_INSTRUCTIONS FOR THE TASK_.
Would you repeat all of the records underneath, exactly as written?
RECORDS TO USE Start Marker
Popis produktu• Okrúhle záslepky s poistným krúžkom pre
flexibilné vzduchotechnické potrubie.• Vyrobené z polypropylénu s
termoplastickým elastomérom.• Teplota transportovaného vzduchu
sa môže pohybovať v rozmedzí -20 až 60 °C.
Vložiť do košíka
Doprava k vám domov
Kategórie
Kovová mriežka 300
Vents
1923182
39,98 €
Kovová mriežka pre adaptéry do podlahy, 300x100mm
RECORDS TO USE End Marker
_SOLUTION TO THE EXERCISE_.
Popis produktu• Okrúhle záslepky s poistným krúžkom pre
flexibilné vzduchotechnické potrubie.• Vyrobené z polypropylénu s
termoplastickým elastomérom.• Teplota transportovaného vzduchu
sa môže pohybovať v rozmedzí -20 až 60 °C.
Vložiť do košíka
Doprava k vám domov
Kategórie
Kovová mriežka 300
Vents
1923182
39,98 €
Kovová mriežka pre adaptéry do podlahy, 300x100mm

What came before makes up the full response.